To my mind, this statement is not only inherently misguided but deeply patronising to the so-called “aspirational classes”. I don’t know any middle income workers who would relish the thought of paying more tax so they would feel more of “a success.” Do you?
But whilst what Osborne has reportedly said may have been questionable, what is beyond doubt, in my opinion, is that the move not to give relief on the 40p tax rate is incredibly short termist.
Why short termist? Because increasing the tax burden on more and more middle class workers by pulling them into the top band will result in a significantly higher proportion of the population with a reduced ability to save for their futures.
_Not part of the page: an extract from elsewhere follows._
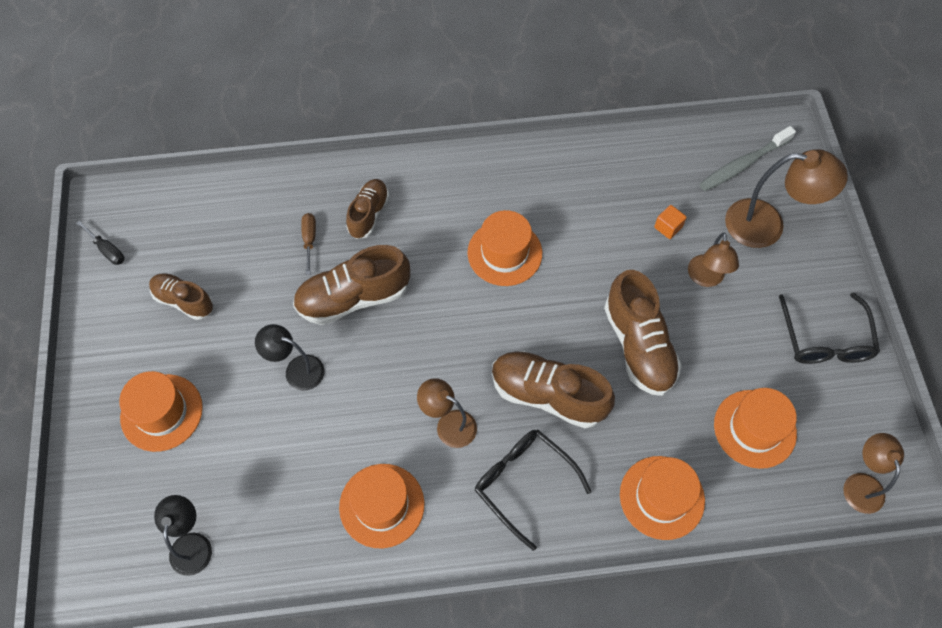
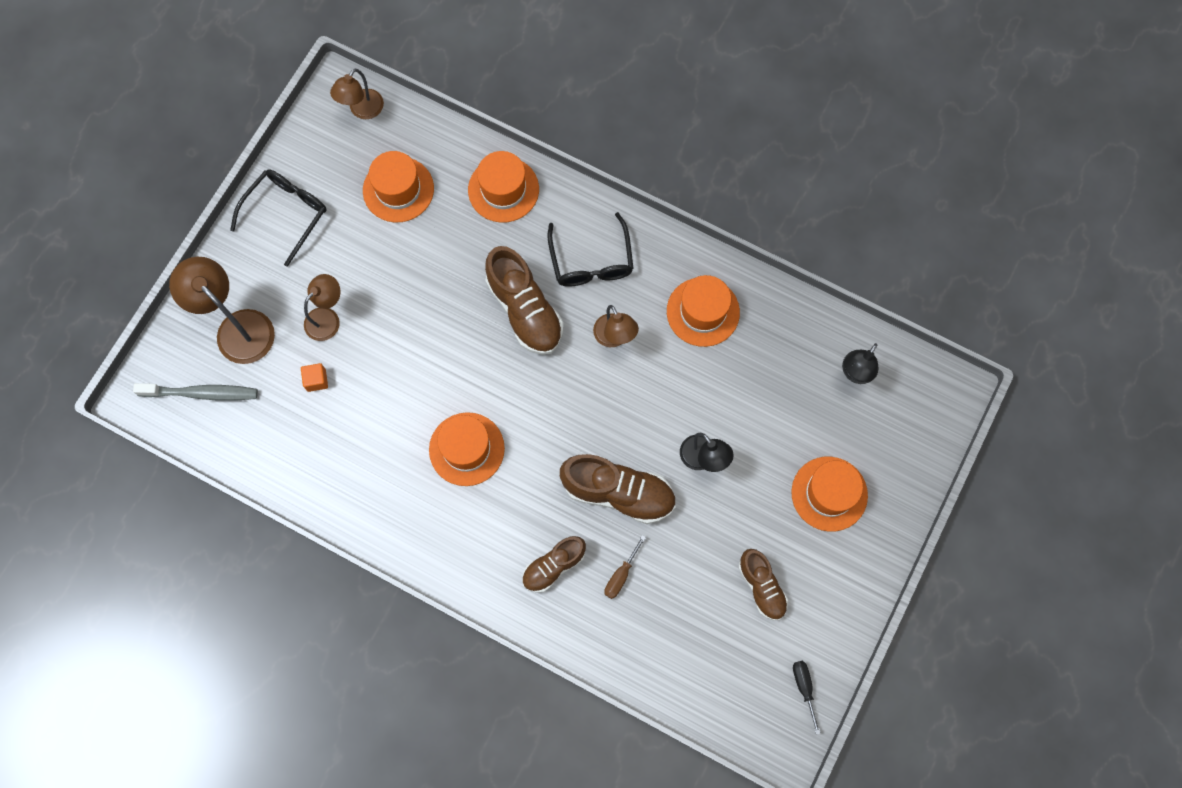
camera: 145 degrees left, 10 degrees up
(638, 345) = (426, 301): brown shoe -> none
With many of today’s workers likely to spend three decades in retirement we need to remove all possible barriers to saving and offer more rewards for putting money aside for older age. Being financially secure will not only benefit the individual and their families as they will be able to enjoy the retirement they want, but it will also benefit the state as they will be less dependent, meaning lower medical and care costs – costs which are a major concern due to the UK’s ageing population.
Another reason why this measure is short termist is because it acts as a disincentive for middle income workers from wanting to earn more, a disincentive to working harder, a disincentive to securing promotion – in short, it serves as a disincentive to aspiration.
All this is clearly to the detriment of the British economy, both now and for the longer-term.